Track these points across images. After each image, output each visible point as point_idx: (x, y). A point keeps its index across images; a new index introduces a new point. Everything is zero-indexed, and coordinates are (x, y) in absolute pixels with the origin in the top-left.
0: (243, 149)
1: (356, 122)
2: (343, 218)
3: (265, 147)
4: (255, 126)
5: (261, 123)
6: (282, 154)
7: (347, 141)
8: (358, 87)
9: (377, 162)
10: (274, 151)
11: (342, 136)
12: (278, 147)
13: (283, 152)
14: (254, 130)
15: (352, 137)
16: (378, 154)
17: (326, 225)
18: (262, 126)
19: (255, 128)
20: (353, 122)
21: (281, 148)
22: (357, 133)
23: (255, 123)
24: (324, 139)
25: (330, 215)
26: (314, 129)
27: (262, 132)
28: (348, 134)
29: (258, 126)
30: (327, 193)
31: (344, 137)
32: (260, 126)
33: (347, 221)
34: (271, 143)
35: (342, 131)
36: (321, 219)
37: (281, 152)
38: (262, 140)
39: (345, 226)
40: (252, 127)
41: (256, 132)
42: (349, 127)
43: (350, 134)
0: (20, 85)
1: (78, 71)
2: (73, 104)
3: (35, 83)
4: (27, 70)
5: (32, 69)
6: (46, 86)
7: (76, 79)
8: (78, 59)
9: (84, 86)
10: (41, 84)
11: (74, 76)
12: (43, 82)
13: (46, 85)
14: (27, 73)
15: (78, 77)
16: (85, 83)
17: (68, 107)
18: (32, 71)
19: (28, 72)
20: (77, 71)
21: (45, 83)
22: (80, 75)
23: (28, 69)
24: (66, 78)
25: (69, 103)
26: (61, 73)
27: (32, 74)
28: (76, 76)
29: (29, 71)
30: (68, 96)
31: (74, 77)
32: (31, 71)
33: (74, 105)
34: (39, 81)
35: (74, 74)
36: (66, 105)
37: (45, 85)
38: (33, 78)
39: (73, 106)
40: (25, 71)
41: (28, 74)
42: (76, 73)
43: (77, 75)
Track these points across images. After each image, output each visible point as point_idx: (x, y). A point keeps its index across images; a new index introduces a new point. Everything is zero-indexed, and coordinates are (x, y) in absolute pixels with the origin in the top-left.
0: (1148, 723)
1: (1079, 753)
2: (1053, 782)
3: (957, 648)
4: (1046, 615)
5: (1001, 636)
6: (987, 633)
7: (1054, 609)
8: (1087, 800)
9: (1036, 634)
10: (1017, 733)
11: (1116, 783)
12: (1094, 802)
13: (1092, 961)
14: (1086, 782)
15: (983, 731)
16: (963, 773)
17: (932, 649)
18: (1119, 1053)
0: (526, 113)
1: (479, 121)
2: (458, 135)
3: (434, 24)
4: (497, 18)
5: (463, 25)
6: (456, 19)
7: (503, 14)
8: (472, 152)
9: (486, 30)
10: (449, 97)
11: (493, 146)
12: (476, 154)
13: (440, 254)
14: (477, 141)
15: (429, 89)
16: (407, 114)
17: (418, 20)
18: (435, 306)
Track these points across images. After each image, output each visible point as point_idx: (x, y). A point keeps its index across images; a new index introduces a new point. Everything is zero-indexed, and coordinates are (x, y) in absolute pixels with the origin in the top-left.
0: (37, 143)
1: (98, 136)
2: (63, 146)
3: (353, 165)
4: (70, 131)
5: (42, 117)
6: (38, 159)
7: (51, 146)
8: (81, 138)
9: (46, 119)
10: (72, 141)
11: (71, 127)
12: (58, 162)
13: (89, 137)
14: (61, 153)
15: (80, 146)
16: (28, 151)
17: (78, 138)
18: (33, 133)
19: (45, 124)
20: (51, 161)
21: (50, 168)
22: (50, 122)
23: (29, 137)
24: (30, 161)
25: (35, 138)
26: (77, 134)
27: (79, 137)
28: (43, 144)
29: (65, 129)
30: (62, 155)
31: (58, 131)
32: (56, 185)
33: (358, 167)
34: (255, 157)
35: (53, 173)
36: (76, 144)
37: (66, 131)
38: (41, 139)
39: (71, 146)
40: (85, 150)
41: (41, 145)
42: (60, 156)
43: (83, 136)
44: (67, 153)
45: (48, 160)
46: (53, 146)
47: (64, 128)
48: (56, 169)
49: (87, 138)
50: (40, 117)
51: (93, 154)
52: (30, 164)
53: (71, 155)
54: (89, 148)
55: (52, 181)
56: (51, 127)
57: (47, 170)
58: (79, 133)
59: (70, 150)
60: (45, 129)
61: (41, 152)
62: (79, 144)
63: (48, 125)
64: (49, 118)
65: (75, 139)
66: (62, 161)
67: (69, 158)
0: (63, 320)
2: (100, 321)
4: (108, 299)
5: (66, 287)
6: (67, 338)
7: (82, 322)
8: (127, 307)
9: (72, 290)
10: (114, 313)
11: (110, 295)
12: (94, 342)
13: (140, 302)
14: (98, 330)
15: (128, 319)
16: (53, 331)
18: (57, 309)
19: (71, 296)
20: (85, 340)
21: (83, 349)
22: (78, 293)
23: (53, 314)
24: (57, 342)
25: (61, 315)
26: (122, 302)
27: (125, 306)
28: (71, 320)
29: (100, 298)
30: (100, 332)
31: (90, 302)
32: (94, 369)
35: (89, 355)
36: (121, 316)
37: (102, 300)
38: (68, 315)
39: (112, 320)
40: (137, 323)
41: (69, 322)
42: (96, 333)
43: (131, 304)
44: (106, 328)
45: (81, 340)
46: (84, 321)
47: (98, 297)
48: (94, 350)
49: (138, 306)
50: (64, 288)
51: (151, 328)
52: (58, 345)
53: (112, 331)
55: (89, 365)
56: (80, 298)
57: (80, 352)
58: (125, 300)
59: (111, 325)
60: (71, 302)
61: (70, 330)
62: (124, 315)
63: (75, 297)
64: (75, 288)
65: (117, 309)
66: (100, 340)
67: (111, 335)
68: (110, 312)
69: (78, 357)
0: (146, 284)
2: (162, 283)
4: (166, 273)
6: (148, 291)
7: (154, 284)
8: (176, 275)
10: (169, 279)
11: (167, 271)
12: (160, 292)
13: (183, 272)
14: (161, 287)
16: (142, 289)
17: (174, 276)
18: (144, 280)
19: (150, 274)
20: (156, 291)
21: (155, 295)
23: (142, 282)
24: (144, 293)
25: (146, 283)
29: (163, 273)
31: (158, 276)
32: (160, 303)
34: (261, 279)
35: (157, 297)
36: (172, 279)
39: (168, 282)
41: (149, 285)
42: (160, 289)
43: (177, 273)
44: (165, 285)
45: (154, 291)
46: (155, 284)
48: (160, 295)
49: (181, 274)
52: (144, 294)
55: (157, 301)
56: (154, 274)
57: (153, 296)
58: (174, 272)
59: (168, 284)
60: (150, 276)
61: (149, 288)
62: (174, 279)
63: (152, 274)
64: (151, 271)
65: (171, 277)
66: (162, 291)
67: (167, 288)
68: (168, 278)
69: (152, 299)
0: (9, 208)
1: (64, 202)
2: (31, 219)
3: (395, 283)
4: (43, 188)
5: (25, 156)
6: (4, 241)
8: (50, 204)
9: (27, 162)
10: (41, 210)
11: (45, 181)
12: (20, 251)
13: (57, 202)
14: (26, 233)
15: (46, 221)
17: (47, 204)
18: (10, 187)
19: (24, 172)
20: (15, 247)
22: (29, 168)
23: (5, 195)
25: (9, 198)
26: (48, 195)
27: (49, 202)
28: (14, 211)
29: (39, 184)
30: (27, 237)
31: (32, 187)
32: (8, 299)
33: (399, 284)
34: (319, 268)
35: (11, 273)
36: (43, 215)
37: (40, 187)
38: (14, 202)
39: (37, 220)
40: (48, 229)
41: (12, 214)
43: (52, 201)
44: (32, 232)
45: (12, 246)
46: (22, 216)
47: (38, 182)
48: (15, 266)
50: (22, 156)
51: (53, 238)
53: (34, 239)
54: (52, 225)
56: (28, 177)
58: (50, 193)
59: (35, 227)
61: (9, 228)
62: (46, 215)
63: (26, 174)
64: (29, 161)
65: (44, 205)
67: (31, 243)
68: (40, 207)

**Your assignment:** Turn the data above, from its first line through the line containing "37: (281, 152)", into a JSON list of strings with one string per line. Leave out blank lines.

**Task result:**
[
  "Track these points across images. After each image, output each visible point as point_idx: (x, y). A point keeps its index across images; a new index introduces a new point. Everything is zero-indexed, and coordinates are (x, y) in absolute pixels with the origin in the top-left.",
  "0: (243, 149)",
  "1: (356, 122)",
  "2: (343, 218)",
  "3: (265, 147)",
  "4: (255, 126)",
  "5: (261, 123)",
  "6: (282, 154)",
  "7: (347, 141)",
  "8: (358, 87)",
  "9: (377, 162)",
  "10: (274, 151)",
  "11: (342, 136)",
  "12: (278, 147)",
  "13: (283, 152)",
  "14: (254, 130)",
  "15: (352, 137)",
  "16: (378, 154)",
  "17: (326, 225)",
  "18: (262, 126)",
  "19: (255, 128)",
  "20: (353, 122)",
  "21: (281, 148)",
  "22: (357, 133)",
  "23: (255, 123)",
  "24: (324, 139)",
  "25: (330, 215)",
  "26: (314, 129)",
  "27: (262, 132)",
  "28: (348, 134)",
  "29: (258, 126)",
  "30: (327, 193)",
  "31: (344, 137)",
  "32: (260, 126)",
  "33: (347, 221)",
  "34: (271, 143)",
  "35: (342, 131)",
  "36: (321, 219)",
  "37: (281, 152)"
]